> TASK TO COMPLETE: Return every line of the records below word for word, with nothing changed.

(Items listed in a dataset)

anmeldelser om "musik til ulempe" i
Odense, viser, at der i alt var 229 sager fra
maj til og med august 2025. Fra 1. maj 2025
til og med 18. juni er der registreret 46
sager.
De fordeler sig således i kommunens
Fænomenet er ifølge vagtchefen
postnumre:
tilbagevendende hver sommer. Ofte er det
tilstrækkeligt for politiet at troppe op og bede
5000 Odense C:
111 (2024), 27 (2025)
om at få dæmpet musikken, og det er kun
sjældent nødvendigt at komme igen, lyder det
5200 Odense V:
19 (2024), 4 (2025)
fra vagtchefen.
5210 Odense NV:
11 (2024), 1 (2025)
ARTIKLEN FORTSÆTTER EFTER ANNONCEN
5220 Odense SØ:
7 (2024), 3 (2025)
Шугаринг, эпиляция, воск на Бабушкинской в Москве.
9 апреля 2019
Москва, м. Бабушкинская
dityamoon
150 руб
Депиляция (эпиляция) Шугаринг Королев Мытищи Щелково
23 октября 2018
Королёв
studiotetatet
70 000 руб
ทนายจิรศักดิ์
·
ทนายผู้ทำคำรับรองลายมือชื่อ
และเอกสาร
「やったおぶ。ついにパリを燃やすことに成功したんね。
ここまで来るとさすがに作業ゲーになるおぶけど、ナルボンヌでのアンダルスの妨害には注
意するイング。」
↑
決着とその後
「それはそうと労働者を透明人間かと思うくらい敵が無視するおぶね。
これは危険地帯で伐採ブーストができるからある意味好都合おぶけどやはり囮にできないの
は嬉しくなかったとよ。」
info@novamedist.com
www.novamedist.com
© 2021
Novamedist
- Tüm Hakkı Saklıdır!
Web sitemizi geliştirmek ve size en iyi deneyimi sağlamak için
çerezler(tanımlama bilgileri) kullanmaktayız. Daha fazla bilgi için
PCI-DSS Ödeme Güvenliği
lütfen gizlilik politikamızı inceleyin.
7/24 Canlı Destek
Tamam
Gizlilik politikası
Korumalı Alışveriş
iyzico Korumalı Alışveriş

> YOUR SOLUTION:
anmeldelser om "musik til ulempe" i
Odense, viser, at der i alt var 229 sager fra
maj til og med august 2025. Fra 1. maj 2025
til og med 18. juni er der registreret 46
sager.
De fordeler sig således i kommunens
Fænomenet er ifølge vagtchefen
postnumre:
tilbagevendende hver sommer. Ofte er det
tilstrækkeligt for politiet at troppe op og bede
5000 Odense C:
111 (2024), 27 (2025)
om at få dæmpet musikken, og det er kun
sjældent nødvendigt at komme igen, lyder det
5200 Odense V:
19 (2024), 4 (2025)
fra vagtchefen.
5210 Odense NV:
11 (2024), 1 (2025)
ARTIKLEN FORTSÆTTER EFTER ANNONCEN
5220 Odense SØ:
7 (2024), 3 (2025)
Шугаринг, эпиляция, воск на Бабушкинской в Москве.
9 апреля 2019
Москва, м. Бабушкинская
dityamoon
150 руб
Депиляция (эпиляция) Шугаринг Королев Мытищи Щелково
23 октября 2018
Королёв
studiotetatet
70 000 руб
ทนายจิรศักดิ์
·
ทนายผู้ทำคำรับรองลายมือชื่อ
และเอกสาร
「やったおぶ。ついにパリを燃やすことに成功したんね。
ここまで来るとさすがに作業ゲーになるおぶけど、ナルボンヌでのアンダルスの妨害には注
意するイング。」
↑
決着とその後
「それはそうと労働者を透明人間かと思うくらい敵が無視するおぶね。
これは危険地帯で伐採ブーストができるからある意味好都合おぶけどやはり囮にできないの
は嬉しくなかったとよ。」
info@novamedist.com
www.novamedist.com
© 2021
Novamedist
- Tüm Hakkı Saklıdır!
Web sitemizi geliştirmek ve size en iyi deneyimi sağlamak için
çerezler(tanımlama bilgileri) kullanmaktayız. Daha fazla bilgi için
PCI-DSS Ödeme Güvenliği
lütfen gizlilik politikamızı inceleyin.
7/24 Canlı Destek
Tamam
Gizlilik politikası
Korumalı Alışveriş
iyzico Korumalı Alışveriş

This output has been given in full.